Sunday, December 23, 2012

Protection

I don't need your protection. I need you to know that I can protect myself. 

I don't need you to provide for me. I need you to know that I can provide for myself.

I don't need you to buy things for me. I need you to know that I can buy for myself.

I don't need you to tell me what to wear. I need you to know that I can decide for myself.

I don't need you to worship me. I need you to know that I am your equal.

The End That Was Not



The world was supposed to end on 21/Dec/2012. Or 22/Dec/2012. Whatever. But it did not.

For me, it wasn't such a great thing. I mean, the world not ending. If the world had ended, everyone I loved would have perished along with me. And that would have been good.

I have lost so many people to death that I am now terrified to lose a single more person.
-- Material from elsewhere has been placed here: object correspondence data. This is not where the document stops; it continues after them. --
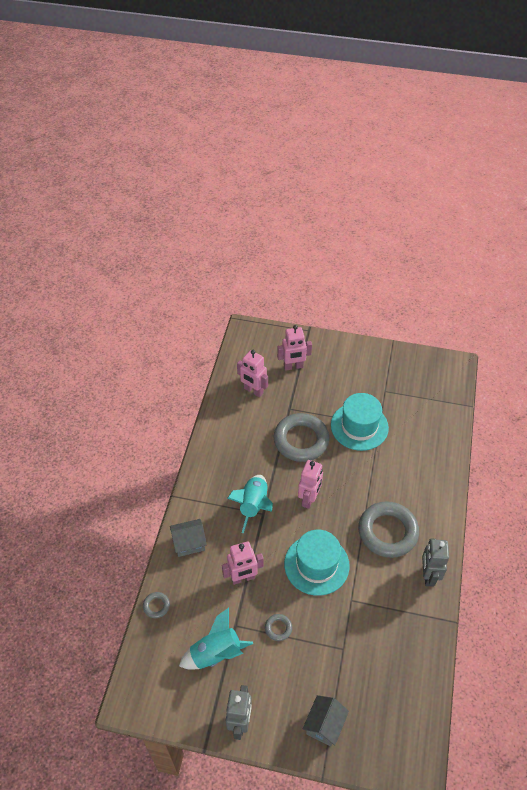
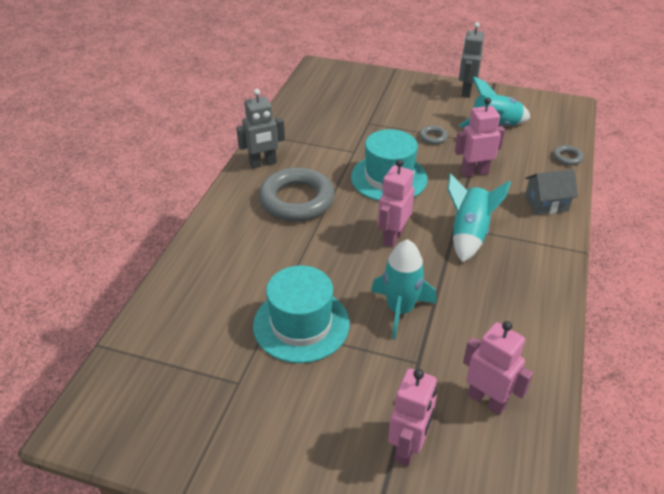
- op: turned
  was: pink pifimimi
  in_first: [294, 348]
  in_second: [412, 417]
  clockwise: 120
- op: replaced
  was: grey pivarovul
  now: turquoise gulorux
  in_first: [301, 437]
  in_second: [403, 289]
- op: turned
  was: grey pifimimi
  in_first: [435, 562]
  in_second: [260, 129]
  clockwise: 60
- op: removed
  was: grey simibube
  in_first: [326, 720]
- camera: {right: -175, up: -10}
There are times when I am in a constant state of dread, wondering whose loss I would now have to bear. As I grow older, the losses pile up, and the bearing up becomes tougher and tougher. The guilt of having survived increasingly stings, and I wonder why I was not the person who was taken away. I would rather go as I am right now, though not very well, but still healthy, with no persistent pains. If I were to die, I would escape the increasing decay of the body, which I abhor, and more importantly, avoid the pain of losing more loved ones.

In my quieter moments, I increasingly find myself mulling over my losses. I can't shake myself out of the nameless panic of going steadily downhill on the road of life. Worse, I no longer find myself looking forward to any gains, only a string of losses.

Except from the direction of my daughter. Bless her.


Saturday, December 15, 2012

The body remembers little

TOTD: The hurt that a physical body receives is forgotten by it almost within hours. Emotional hurts live forever, as painful memories, which define the way we navigate our lives.

How I wish I could train my mind to be like my body. Hurt today, gone tomorrow.

Friday, December 7, 2012

Indifferent World

TOTD: It is hard to get used to the callousness of the world and human beings.

The callousness is not deliberate or intentional. It is part and parcel of living beings and nature. The world and the people in it are largely indifferent, self-absorbed in themselves and their lives. If you get impacted by their living, their actions or their emotions, that is for you to sort out.

It is hard for me to sort it out.

Friday, March 9, 2012

Happy Birthday


Happy Birthday, Sumi! If you had lived, you would have been seventeen today.

I am sorry that I could not give you the chance that you needed to live, survive and thrive. I am sorry that my womb pushed you out in this hostile world some 90 days before you were fully formed and ready. I am sorry that I could not save you from the Psuedomona Bacillus, even though we all tried so hard. I am sorry that you could never suckle at my breast, though I did manage to feed you with expressed milk. I am sorry that you suffered pain due to my efforts to save you. I know those needles and tubes must have hurt you - I am sorry, child, I truly am.

I am sorry that I trusted your doctor too much and did not seek a second opinion. I am sorry that I once plonked you in the bed hard when you were crying so much. I was tired darling, and I hadn't slept for nights, but thats a sorry excuse. I should not have done that.

I am sorry I did not fight with your father to buy you the finest and the nicest clothes to dress you up in. I never thought you would go away. I thought I would have time enough to dress you up and play with you, baby...

I am sorry that the world including me, was too hostile, for someone defenseless like you, with your gentle heart and soul.

It seems to me that you only came to tell me, your mother that she was capable of bearing a child, and that her womb, uterus and breasts had a greater purpose than mere lust. Though none of them served you in any way. I could do nothing but harm you, my child, and not a day goes by when I do not curse myself for having been the instrument of such destruction to you.

You now have a younger sister, darling. She will be 15 this October. She is not born of the same unlucky womb that you were born from. She fills up the void that you left, darling, but not the place of my heart which you filled. You are forever in my heart, sweetie.

Stay well, wherever you were, darling. I know you are there somewhere in the universe. I hope the new place where you find yourself is better than the one you found with me. I know you will never want to meet me, in this universe and in your other lives, given the way I treated you in this world. I understand, my child. And I am sorry, from the bottom of my being.